◆ **Exercise directions**: Could you rewrite the entries below, from the first line through the line containing "genus: Cyperus", swapping "collector number" for "field number" and keeping everything else the same?

◆ **Material provided**:
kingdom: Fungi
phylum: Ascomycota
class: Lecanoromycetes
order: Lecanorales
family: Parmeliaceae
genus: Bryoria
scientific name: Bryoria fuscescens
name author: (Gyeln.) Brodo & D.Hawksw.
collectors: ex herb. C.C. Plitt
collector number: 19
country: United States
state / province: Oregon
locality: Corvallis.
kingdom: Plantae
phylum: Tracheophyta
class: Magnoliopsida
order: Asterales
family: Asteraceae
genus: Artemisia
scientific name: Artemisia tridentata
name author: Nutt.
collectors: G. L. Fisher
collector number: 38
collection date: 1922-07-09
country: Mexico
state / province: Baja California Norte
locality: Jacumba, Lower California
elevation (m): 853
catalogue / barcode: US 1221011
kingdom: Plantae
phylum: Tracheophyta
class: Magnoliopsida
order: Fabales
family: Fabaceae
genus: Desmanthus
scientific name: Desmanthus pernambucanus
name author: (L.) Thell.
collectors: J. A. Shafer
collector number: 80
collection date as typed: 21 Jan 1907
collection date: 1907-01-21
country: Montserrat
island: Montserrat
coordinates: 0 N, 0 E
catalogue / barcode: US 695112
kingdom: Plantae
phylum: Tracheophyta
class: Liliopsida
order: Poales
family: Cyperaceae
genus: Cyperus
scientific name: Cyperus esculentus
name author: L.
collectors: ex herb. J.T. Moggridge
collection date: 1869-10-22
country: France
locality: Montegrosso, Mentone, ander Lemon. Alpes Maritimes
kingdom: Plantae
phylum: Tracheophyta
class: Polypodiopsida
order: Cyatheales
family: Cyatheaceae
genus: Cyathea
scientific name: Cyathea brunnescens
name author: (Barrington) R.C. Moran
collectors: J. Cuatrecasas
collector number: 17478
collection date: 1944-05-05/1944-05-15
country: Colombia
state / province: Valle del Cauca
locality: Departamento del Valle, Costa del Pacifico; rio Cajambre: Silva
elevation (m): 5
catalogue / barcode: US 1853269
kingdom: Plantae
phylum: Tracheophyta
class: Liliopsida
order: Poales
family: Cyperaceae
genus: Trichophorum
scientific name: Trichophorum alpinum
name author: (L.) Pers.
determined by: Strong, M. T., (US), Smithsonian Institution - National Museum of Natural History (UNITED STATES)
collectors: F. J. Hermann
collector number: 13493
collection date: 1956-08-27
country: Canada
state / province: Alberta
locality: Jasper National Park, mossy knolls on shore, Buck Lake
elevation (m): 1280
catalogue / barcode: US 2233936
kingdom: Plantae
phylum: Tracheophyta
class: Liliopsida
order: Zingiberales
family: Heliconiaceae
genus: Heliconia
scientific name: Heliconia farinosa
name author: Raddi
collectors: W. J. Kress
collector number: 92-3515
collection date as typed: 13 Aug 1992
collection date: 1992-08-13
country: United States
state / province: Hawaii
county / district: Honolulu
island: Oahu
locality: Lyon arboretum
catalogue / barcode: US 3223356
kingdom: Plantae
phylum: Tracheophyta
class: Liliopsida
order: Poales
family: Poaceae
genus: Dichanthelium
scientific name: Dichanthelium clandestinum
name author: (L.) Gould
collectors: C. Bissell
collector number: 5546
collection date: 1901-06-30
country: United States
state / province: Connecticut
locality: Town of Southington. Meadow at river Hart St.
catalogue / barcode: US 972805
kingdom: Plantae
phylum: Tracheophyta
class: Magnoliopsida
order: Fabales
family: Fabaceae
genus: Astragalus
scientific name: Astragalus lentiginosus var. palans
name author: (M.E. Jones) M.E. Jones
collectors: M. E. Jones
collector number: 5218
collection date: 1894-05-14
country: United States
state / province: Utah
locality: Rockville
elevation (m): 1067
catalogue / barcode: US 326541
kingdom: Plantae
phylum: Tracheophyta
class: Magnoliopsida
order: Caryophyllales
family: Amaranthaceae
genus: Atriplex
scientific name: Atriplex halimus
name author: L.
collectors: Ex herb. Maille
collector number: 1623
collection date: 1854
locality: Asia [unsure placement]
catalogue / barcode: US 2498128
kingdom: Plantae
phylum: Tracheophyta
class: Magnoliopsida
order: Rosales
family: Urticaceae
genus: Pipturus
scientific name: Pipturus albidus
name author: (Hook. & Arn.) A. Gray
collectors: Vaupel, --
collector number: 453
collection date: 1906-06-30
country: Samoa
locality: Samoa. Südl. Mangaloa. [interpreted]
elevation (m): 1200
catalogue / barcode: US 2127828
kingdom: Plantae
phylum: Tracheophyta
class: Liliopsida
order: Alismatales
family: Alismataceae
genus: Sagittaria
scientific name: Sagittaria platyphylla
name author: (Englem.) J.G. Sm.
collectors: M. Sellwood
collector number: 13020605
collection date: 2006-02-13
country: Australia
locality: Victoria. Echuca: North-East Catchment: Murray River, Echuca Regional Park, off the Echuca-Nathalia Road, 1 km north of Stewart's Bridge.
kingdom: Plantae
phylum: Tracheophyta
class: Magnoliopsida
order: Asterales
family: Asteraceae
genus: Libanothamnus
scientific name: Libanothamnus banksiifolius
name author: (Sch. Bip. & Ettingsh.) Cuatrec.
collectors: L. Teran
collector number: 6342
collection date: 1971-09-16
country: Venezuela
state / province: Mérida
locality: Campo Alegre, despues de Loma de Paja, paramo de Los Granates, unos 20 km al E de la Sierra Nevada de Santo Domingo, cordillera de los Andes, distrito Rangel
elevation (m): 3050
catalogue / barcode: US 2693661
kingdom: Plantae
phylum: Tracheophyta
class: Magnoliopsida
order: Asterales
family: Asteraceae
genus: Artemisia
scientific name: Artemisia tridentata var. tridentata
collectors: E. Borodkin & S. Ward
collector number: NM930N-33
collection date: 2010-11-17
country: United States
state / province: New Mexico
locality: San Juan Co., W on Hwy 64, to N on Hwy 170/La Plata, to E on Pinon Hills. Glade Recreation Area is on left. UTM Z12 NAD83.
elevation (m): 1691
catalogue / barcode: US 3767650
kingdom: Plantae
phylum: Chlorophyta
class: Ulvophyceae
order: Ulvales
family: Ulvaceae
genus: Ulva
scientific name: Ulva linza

◆ **Result of the exercise**:
kingdom: Fungi
phylum: Ascomycota
class: Lecanoromycetes
order: Lecanorales
family: Parmeliaceae
genus: Bryoria
scientific name: Bryoria fuscescens
name author: (Gyeln.) Brodo & D.Hawksw.
collectors: ex herb. C.C. Plitt
field number: 19
country: United States
state / province: Oregon
locality: Corvallis.
kingdom: Plantae
phylum: Tracheophyta
class: Magnoliopsida
order: Asterales
family: Asteraceae
genus: Artemisia
scientific name: Artemisia tridentata
name author: Nutt.
collectors: G. L. Fisher
field number: 38
collection date: 1922-07-09
country: Mexico
state / province: Baja California Norte
locality: Jacumba, Lower California
elevation (m): 853
catalogue / barcode: US 1221011
kingdom: Plantae
phylum: Tracheophyta
class: Magnoliopsida
order: Fabales
family: Fabaceae
genus: Desmanthus
scientific name: Desmanthus pernambucanus
name author: (L.) Thell.
collectors: J. A. Shafer
field number: 80
collection date as typed: 21 Jan 1907
collection date: 1907-01-21
country: Montserrat
island: Montserrat
coordinates: 0 N, 0 E
catalogue / barcode: US 695112
kingdom: Plantae
phylum: Tracheophyta
class: Liliopsida
order: Poales
family: Cyperaceae
genus: Cyperus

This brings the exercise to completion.